**YOUR GOAL**
Set down the whole listing that follows, precisely as written.

===============

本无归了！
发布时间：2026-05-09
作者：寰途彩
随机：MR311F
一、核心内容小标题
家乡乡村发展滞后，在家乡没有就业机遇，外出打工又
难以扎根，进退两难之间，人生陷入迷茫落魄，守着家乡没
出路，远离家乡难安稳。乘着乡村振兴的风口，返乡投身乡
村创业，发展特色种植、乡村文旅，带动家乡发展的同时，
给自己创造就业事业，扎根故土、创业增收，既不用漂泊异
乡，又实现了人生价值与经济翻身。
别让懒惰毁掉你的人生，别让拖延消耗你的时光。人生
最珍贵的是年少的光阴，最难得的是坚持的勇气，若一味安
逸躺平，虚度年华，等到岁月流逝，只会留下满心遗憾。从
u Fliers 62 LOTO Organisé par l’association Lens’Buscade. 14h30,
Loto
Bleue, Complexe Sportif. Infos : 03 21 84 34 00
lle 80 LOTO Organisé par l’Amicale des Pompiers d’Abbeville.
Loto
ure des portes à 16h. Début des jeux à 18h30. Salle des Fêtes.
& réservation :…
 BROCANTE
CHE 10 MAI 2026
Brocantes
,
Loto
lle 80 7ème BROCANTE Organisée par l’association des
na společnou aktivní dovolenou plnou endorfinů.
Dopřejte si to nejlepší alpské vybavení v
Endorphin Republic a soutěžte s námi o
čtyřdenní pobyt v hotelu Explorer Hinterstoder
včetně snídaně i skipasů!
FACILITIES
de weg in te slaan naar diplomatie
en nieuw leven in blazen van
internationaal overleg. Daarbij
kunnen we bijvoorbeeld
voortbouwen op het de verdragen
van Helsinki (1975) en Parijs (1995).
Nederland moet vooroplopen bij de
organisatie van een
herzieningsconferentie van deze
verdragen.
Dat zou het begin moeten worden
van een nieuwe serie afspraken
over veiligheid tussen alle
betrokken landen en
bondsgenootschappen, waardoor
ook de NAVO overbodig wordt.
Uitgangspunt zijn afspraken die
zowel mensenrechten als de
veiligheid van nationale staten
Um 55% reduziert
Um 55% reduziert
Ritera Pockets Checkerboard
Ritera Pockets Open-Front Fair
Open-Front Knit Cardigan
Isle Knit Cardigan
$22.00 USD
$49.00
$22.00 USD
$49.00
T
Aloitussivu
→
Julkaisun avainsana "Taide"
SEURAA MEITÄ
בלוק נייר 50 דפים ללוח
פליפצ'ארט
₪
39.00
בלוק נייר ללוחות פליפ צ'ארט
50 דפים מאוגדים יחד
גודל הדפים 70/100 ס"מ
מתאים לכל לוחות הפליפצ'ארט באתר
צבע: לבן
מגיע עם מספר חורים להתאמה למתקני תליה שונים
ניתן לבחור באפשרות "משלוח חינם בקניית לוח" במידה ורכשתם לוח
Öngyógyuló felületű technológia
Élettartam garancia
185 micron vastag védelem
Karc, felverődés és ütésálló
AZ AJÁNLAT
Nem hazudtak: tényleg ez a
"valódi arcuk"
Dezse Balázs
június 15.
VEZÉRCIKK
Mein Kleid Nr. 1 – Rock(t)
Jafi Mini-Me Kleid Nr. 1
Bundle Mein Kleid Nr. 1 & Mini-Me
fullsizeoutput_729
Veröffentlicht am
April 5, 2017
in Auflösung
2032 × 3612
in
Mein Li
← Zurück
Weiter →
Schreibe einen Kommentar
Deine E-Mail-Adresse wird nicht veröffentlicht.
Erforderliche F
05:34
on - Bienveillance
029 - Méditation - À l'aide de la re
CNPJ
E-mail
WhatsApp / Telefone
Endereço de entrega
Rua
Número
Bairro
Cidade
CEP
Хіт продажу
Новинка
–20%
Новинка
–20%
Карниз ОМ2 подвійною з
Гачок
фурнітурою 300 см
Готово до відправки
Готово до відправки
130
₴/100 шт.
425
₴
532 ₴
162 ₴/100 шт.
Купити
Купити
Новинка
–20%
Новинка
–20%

===============

**RESULT BELOW**
本无归了！
发布时间：2026-05-09
作者：寰途彩
随机：MR311F
一、核心内容小标题
家乡乡村发展滞后，在家乡没有就业机遇，外出打工又
难以扎根，进退两难之间，人生陷入迷茫落魄，守着家乡没
出路，远离家乡难安稳。乘着乡村振兴的风口，返乡投身乡
村创业，发展特色种植、乡村文旅，带动家乡发展的同时，
给自己创造就业事业，扎根故土、创业增收，既不用漂泊异
乡，又实现了人生价值与经济翻身。
别让懒惰毁掉你的人生，别让拖延消耗你的时光。人生
最珍贵的是年少的光阴，最难得的是坚持的勇气，若一味安
逸躺平，虚度年华，等到岁月流逝，只会留下满心遗憾。从
u Fliers 62 LOTO Organisé par l’association Lens’Buscade. 14h30,
Loto
Bleue, Complexe Sportif. Infos : 03 21 84 34 00
lle 80 LOTO Organisé par l’Amicale des Pompiers d’Abbeville.
Loto
ure des portes à 16h. Début des jeux à 18h30. Salle des Fêtes.
& réservation :…
 BROCANTE
CHE 10 MAI 2026
Brocantes
,
Loto
lle 80 7ème BROCANTE Organisée par l’association des
na společnou aktivní dovolenou plnou endorfinů.
Dopřejte si to nejlepší alpské vybavení v
Endorphin Republic a soutěžte s námi o
čtyřdenní pobyt v hotelu Explorer Hinterstoder
včetně snídaně i skipasů!
FACILITIES
de weg in te slaan naar diplomatie
en nieuw leven in blazen van
internationaal overleg. Daarbij
kunnen we bijvoorbeeld
voortbouwen op het de verdragen
van Helsinki (1975) en Parijs (1995).
Nederland moet vooroplopen bij de
organisatie van een
herzieningsconferentie van deze
verdragen.
Dat zou het begin moeten worden
van een nieuwe serie afspraken
over veiligheid tussen alle
betrokken landen en
bondsgenootschappen, waardoor
ook de NAVO overbodig wordt.
Uitgangspunt zijn afspraken die
zowel mensenrechten als de
veiligheid van nationale staten
Um 55% reduziert
Um 55% reduziert
Ritera Pockets Checkerboard
Ritera Pockets Open-Front Fair
Open-Front Knit Cardigan
Isle Knit Cardigan
$22.00 USD
$49.00
$22.00 USD
$49.00
T
Aloitussivu
→
Julkaisun avainsana "Taide"
SEURAA MEITÄ
בלוק נייר 50 דפים ללוח
פליפצ'ארט
₪
39.00
בלוק נייר ללוחות פליפ צ'ארט
50 דפים מאוגדים יחד
גודל הדפים 70/100 ס"מ
מתאים לכל לוחות הפליפצ'ארט באתר
צבע: לבן
מגיע עם מספר חורים להתאמה למתקני תליה שונים
ניתן לבחור באפשרות "משלוח חינם בקניית לוח" במידה ורכשתם לוח
Öngyógyuló felületű technológia
Élettartam garancia
185 micron vastag védelem
Karc, felverődés és ütésálló
AZ AJÁNLAT
Nem hazudtak: tényleg ez a
"valódi arcuk"
Dezse Balázs
június 15.
VEZÉRCIKK
Mein Kleid Nr. 1 – Rock(t)
Jafi Mini-Me Kleid Nr. 1
Bundle Mein Kleid Nr. 1 & Mini-Me
fullsizeoutput_729
Veröffentlicht am
April 5, 2017
in Auflösung
2032 × 3612
in
Mein Li
← Zurück
Weiter →
Schreibe einen Kommentar
Deine E-Mail-Adresse wird nicht veröffentlicht.
Erforderliche F
05:34
on - Bienveillance
029 - Méditation - À l'aide de la re
CNPJ
E-mail
WhatsApp / Telefone
Endereço de entrega
Rua
Número
Bairro
Cidade
CEP
Хіт продажу
Новинка
–20%
Новинка
–20%
Карниз ОМ2 подвійною з
Гачок
фурнітурою 300 см
Готово до відправки
Готово до відправки
130
₴/100 шт.
425
₴
532 ₴
162 ₴/100 шт.
Купити
Купити
Новинка
–20%
Новинка
–20%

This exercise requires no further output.